(Chart-based quiz items)
━━━━━━━━━━━━━━━━━━━━
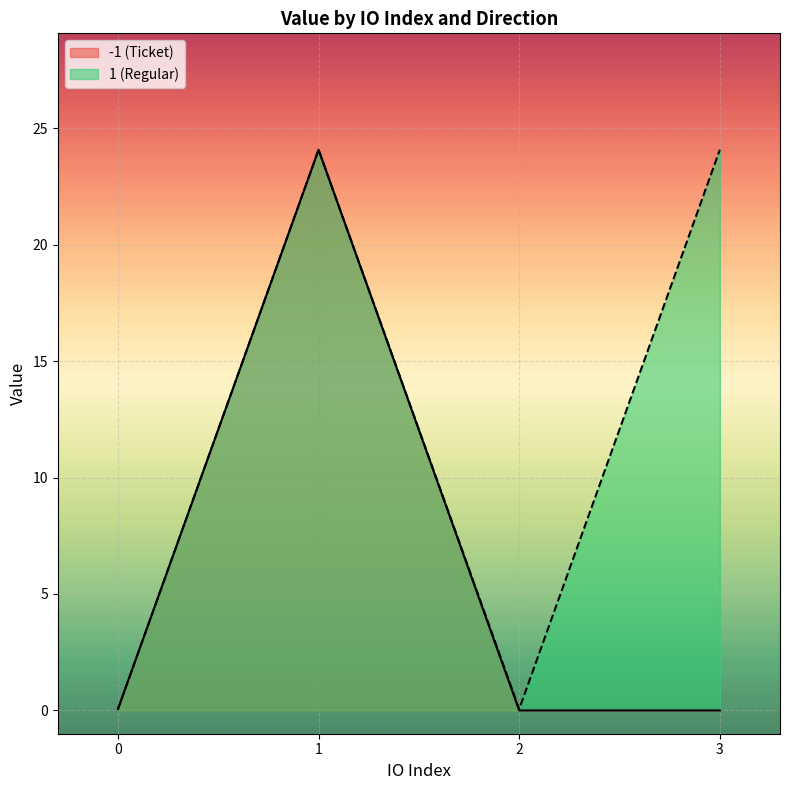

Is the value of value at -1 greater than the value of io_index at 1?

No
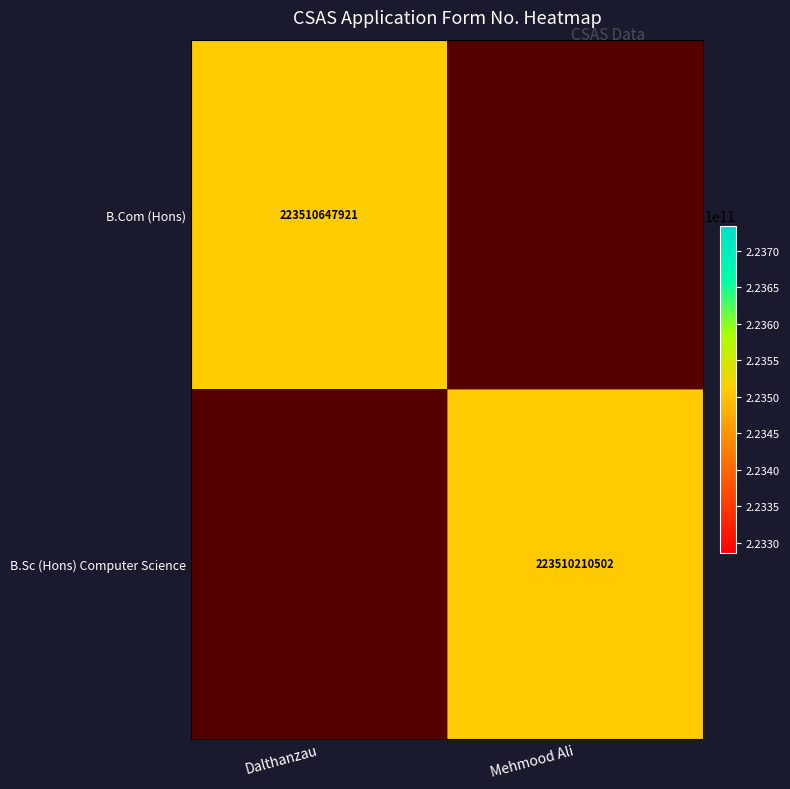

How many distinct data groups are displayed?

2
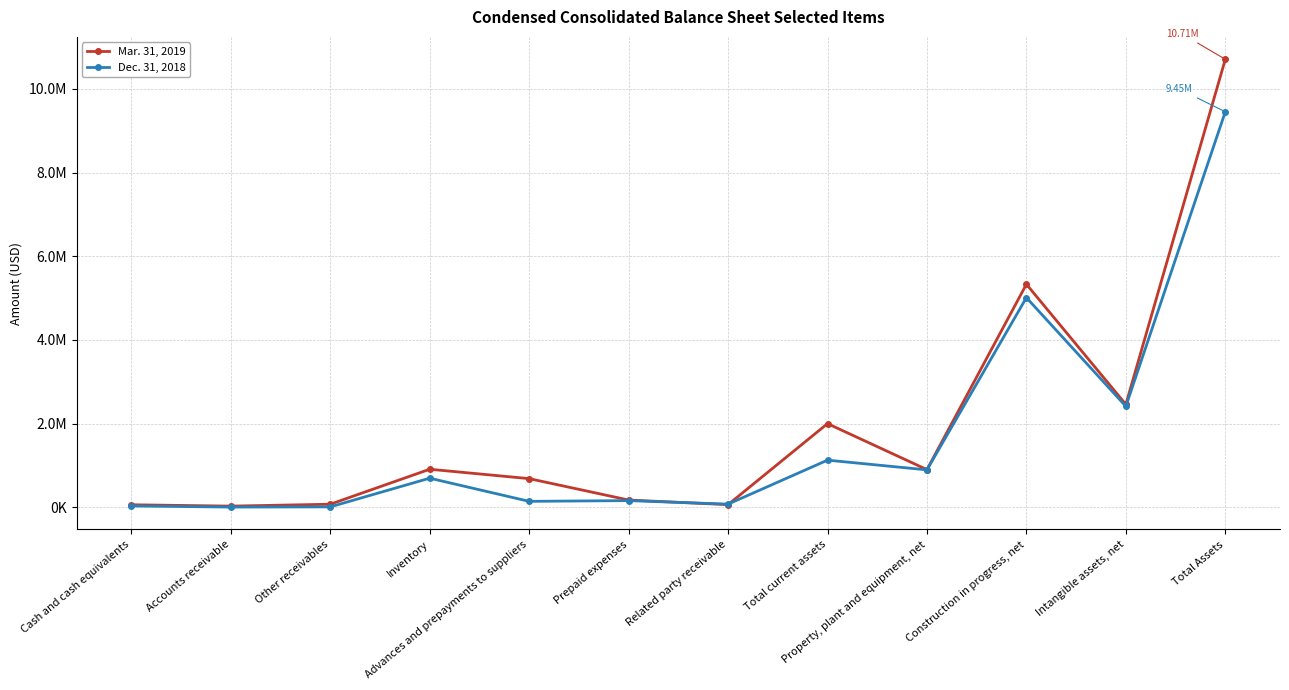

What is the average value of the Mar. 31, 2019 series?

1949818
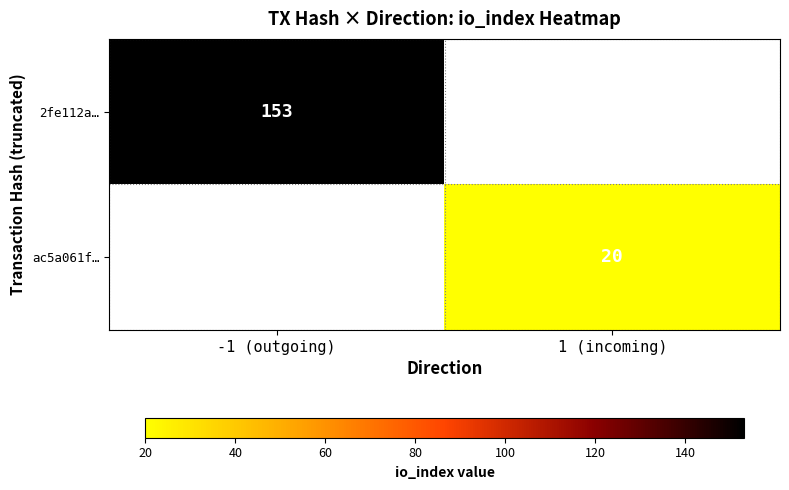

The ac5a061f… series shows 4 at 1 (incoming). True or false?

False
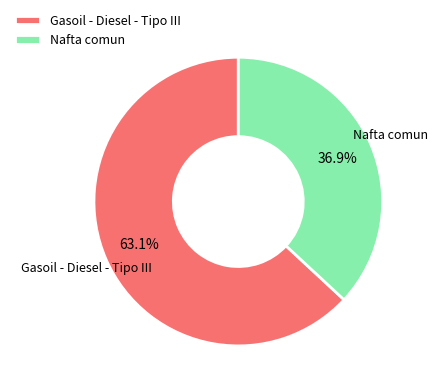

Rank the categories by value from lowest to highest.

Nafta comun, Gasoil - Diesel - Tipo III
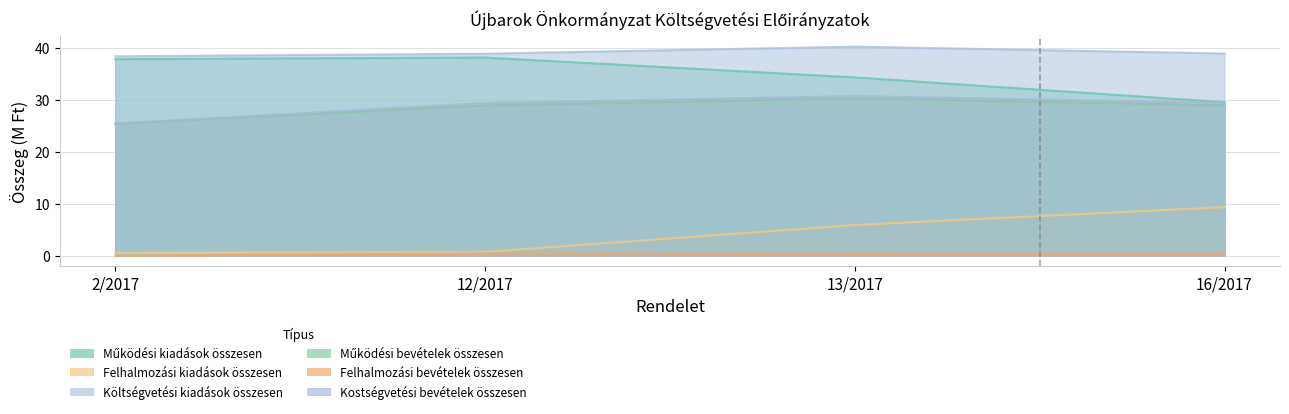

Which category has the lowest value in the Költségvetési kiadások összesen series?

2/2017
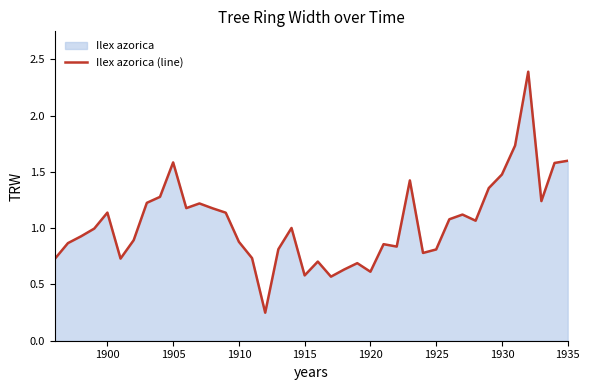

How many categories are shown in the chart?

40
━━━━━━━━━━━━━━━━━━━━
» AIM OF THE EXERCISE
Which lines of the records contain the string "lowest", with case counting? List every such line in full.

» TASK SOLUTION
Rank the categories by value from lowest to highest.
Which category has the lowest value in the Költségvetési kiadások összesen series?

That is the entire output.